AKRON, Ohio — Vandalism is suspected as the cause of the derailment of a CSX freight train carrying coal in Akron near the Barberton line early Monday, police and CSX officials said.

No one was injured, but the damage was extensive.

The train derailed about 1:20 a.m. Monday at 31st Street Southwest and Welsh Avenue.
Lt. Rick Edwards said it appears that vandals set two railroad ties along the track. The heavy wooden ties had been lying around the site because they were to be added to the base of the tracks as replacements for old ties, Edwards said.

When the train struck the railroad ties, it derailed, Edwards said.

CSX spokesman Bob Sullivan in Philadelphia said 10 of the train’s 103 rail cars and both locomotives were derailed.

It was unclear how many of the cars overturned, but both locomotives remained upright, Sullivan said.

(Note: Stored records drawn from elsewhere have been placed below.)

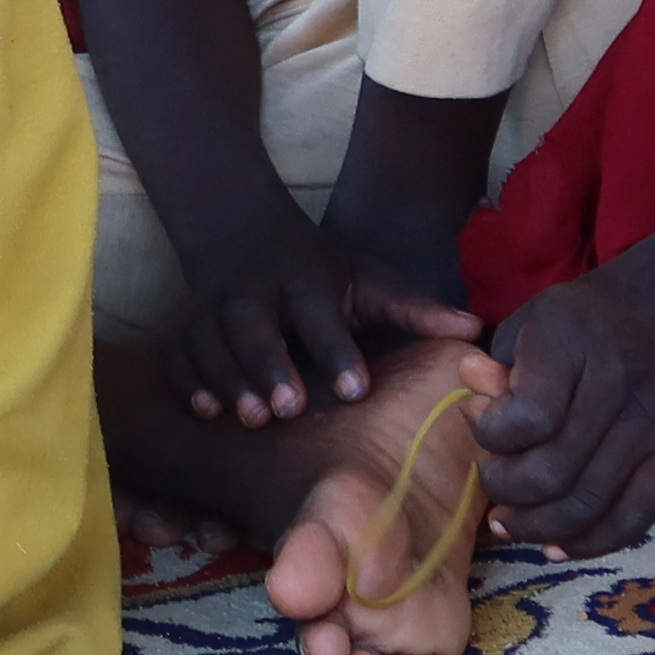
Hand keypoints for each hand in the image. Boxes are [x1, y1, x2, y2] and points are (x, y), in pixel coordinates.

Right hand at [172, 208, 478, 426]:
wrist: (243, 235)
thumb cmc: (319, 273)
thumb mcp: (368, 280)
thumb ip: (415, 309)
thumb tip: (477, 330)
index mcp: (305, 277)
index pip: (319, 312)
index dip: (335, 349)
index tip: (355, 389)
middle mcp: (254, 290)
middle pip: (253, 325)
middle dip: (267, 365)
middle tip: (288, 410)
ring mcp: (212, 308)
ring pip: (210, 341)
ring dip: (228, 379)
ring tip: (252, 419)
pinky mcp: (186, 328)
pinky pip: (178, 354)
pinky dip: (187, 381)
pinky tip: (204, 412)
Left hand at [470, 264, 654, 555]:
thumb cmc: (584, 320)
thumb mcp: (532, 323)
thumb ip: (499, 369)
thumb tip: (471, 405)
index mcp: (573, 342)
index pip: (529, 418)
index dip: (493, 438)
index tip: (482, 430)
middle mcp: (619, 387)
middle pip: (554, 473)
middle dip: (507, 491)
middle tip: (492, 489)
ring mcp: (653, 430)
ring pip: (587, 506)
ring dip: (537, 527)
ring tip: (509, 524)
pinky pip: (630, 522)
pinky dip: (588, 543)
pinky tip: (555, 545)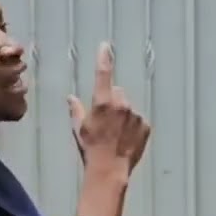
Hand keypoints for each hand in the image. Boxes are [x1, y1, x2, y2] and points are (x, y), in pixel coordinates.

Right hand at [66, 42, 149, 172]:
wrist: (110, 170)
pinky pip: (138, 121)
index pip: (103, 74)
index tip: (105, 46)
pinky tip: (126, 140)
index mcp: (102, 102)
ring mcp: (135, 115)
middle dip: (113, 102)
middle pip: (117, 93)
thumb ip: (76, 110)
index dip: (104, 58)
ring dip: (124, 115)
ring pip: (129, 108)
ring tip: (116, 134)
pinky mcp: (145, 126)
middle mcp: (121, 104)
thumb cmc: (91, 149)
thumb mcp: (80, 129)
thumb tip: (70, 98)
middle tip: (106, 121)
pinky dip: (133, 127)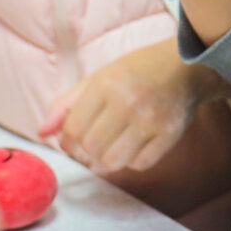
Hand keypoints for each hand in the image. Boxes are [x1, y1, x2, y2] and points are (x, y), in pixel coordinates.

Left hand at [39, 39, 226, 173]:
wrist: (188, 66)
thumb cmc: (138, 70)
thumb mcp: (100, 76)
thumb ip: (67, 103)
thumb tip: (42, 132)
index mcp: (106, 84)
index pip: (73, 129)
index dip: (66, 140)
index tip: (71, 139)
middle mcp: (128, 103)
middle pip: (90, 148)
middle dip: (84, 152)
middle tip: (89, 145)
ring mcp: (151, 121)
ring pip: (112, 162)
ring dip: (105, 160)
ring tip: (108, 147)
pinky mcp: (169, 135)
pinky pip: (140, 164)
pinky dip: (132, 161)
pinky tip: (133, 145)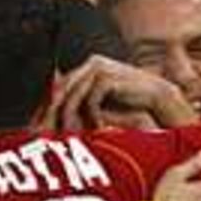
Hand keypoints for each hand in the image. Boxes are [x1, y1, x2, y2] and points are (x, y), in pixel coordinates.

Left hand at [44, 54, 197, 130]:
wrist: (157, 97)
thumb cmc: (127, 104)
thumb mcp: (99, 105)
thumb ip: (79, 107)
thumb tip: (56, 120)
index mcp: (86, 68)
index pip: (59, 87)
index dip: (50, 108)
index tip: (43, 128)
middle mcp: (89, 64)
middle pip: (62, 90)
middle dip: (54, 115)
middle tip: (51, 134)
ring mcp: (97, 68)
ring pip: (73, 96)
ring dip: (71, 119)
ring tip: (70, 136)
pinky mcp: (106, 77)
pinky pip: (90, 100)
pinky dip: (92, 117)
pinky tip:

Three cars were destroyed, along with a shed containing electrical wiring that controls signals on the tracks, Edwards said.

Damage to the train and shed was estimated at $600,000.

The engineer and the conductor were not injured, Sullivan said.

Tons of coal spilled during the accident. CSX crews spent hours cleaning up the debris, but trains were to resume running by 9 or 10 p.m. Monday, Sullivan said.

The train was traveling from Chicago to Brunswick, Md., Sullivan said. The track that runs through the Akron area normally carries 15 to 20 trains a day.

CSX is offering a $1,000 reward for information leading to the arrest of whoever was responsible, Sullivan said.

“The act of vandalism was extremely dangerous,” he said. “It endangers the community, the emergency responders who have to respond to an incident, the train crew and it can endanger the people who are committing the act itself.”